Figure 1 shows the distribution of the properties’ traditional appraisal value relative to their purchase price. A majority of the appraisals were either exactly at the contract price (31.6 percent) or slightly above it (58.6 percent), leaving about 10 percent of the properties appraised below the purchase price. With very few appraisals on the low end, the purchase price effectively determined origination LTV during loan underwriting.

Figure 2 shows the distribution of the AVM values relative to the purchase price: 45.4 percent of the AVM values were at or above the contract price, while 54.6 percent were below it. Compared with traditional appraisals, the AVM values were more symmetrically distributed about the purchase price but with thicker tails on both ends (that is, greater uncertainty in the valuation).
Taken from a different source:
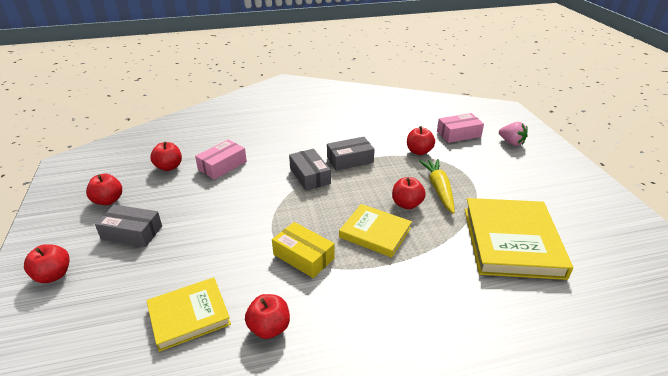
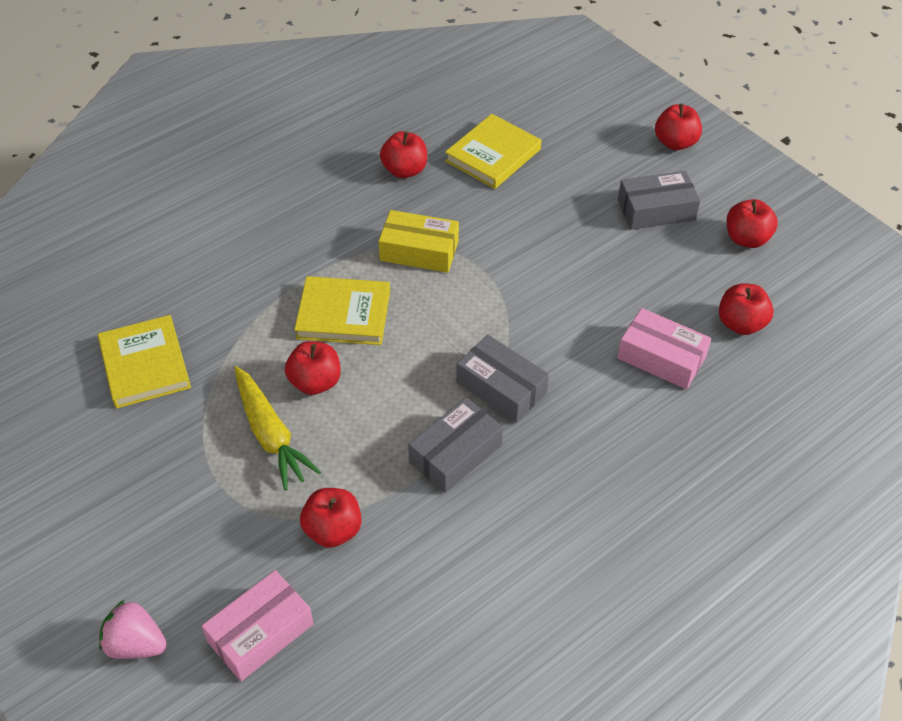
camera: 155 degrees right, 15 degrees up
pink box [195,139,247,180] -> pink box turned 75 degrees counterclockwise [617,308,711,389]
yellow book [464,198,573,280] -> yellow book [98,315,191,408], size x0.61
For the 5-in-9 properties with an AVM value below the purchase price, the LTV ratios for these loans would be higher had the AVM valuations been used instead of a traditional appraisal.

Since the odds of an AVM coming in below the purchase price were 55-45 in this analysis, compared with 10-90 for traditional appraisals, AVM usage will increase the underwriting LTV on a much larger number of loans. And the ‘fatter tail’ of the distribution below the contract price means that the upward LTV adjustment will more often be larger than for a traditional appraisal.

While the industry may debate which valuation method is likely more accurate than the other, or more importantly, which is more useful than the other in predicting default risk and loan performance, there is one thing we can all agree on: Lenders and mortgage investors need reliable information about a loan’s and portfolio’s collateral risk to make informed underwriting and investment decisions.

[1] The property must be a single-family, primary residence or second home with a value less than $1 million; additional restrictions apply.

[2] See the Interagency Advisory on the Availability of Appraisers, issued by the federal banking regulators on May 31, 2017. https://www.occ.gov/news-issuances/news-releases/2017/nr-ia-2017-60a.pdf

[3] The Appraisal Institute press release, “Appraisal Institute Joins 35 Groups Seeking to Halt Appraisal Waivers,” September 7, 2017.

[4] See the Interagency Appraisal and Evaluation Guidelines 2010, which was originally issued in 1994 by the FDIC, OCC, FBR, and OTC, in accordance with Title XI of the 1989 FIRREA.

[5] A recent study by researchers at Fannie Mae reported less than 4 percent of the purchase loans guaranteed by the agency during 1992-2015 had an appraisal below the purchase price. The study can be accessed at http://www.fanniemae.com/resources/file/research/datanotes/pdf/working-paper-102816.pdf

[6] The AVM valuation date (or, AVM “as of” date) did not fall exactly on the appraisal date, but ranged from 15 days to about 3 ½ months after the appraisal date.

[7] Because the data set did not include the buyers’ loan amount, analysis by LTV ratio could not be performed. It remains to be seen whether the distribution of AVM valuations or appraisal is affected by leverage. However, if the valuations are unbiased, we should not expect leverage to affect the valuation outcome.